Half a trillion Bricks

Today I learned that there are anywhere from 100 million to 500 million sperm cells per human male ejaculation. Or according to another article, from 40 million to 1.2 billion, that is dudes can ejaculate the equivalent of the population of California up to the population of India. I don’t know why some guys have more than others, but most men are somewhere in between those. That’s a lot of little Juniors and Juniorettes. A healthy twenty year old male can easily snuff out half a billion little copies of himself on a boring Friday night. By the time that twenty year old is a fifty year old that might have reached a half trillion copies of himself. Rarely do these thoughts cross a man’s mind at the time, though. Nothing crosses his mind during ejaculation. The frontal lobe goes on autopilot and the thalamus and hypothalamus and various other parts of the brain that pre-date conscious thought take over. It sure feels good, but don’t expect us to write a poem describing it. We can’t even remember it. A hundred million little copies of us just just rushed down our urethras and we’re no more aware of it than a frog is. It’s not until it hits the nerve endings packed into the heads of our dongs that we’re jolted back into consciousness, even speech. Oh god oh god oh god. Like, I said, it’s not poetry, but at least the frontal lobe has sparked into life again. That’s the part of ejaculation we remember. Eloquence comes later, after we’ve washed up and made sure no one was watching us.

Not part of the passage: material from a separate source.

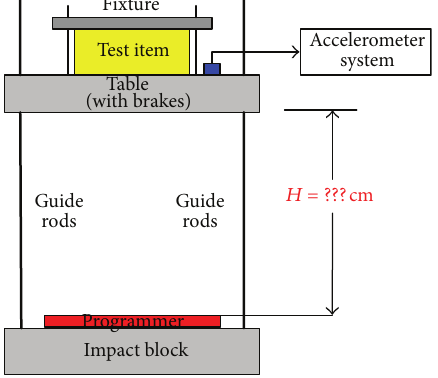
Figure 1: A free-fall shock test machine.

I have no idea what happens to the little fellas that never even get ejaculated. How long can a little copy of me wait in there? And what happens to all those me’s then?

I also learned that sperm cells are the tiniest little things, and even a half billion of them only make up about 5% of a dude’s semen, the rest being various fluids, saltiness and flavoring, not to mention stickiness and whatever it is that leaves stains on ceilings. Two thirds of this delicate brew is produced within the scrotum somehow, the other third by the prostate which apparently actually has a purpose. I mean, who knew?

Funny I learned all this at 65, though maybe it’s better that way, so I didn’t suffer guilt complexes afterward, especially since my testicles have been busily producing half a trillion little Brick cells and I’ve failed to reproduce any of them, the poor things. Then again half a trillion Bricks would get pretty annoying. There’s a reason for everything.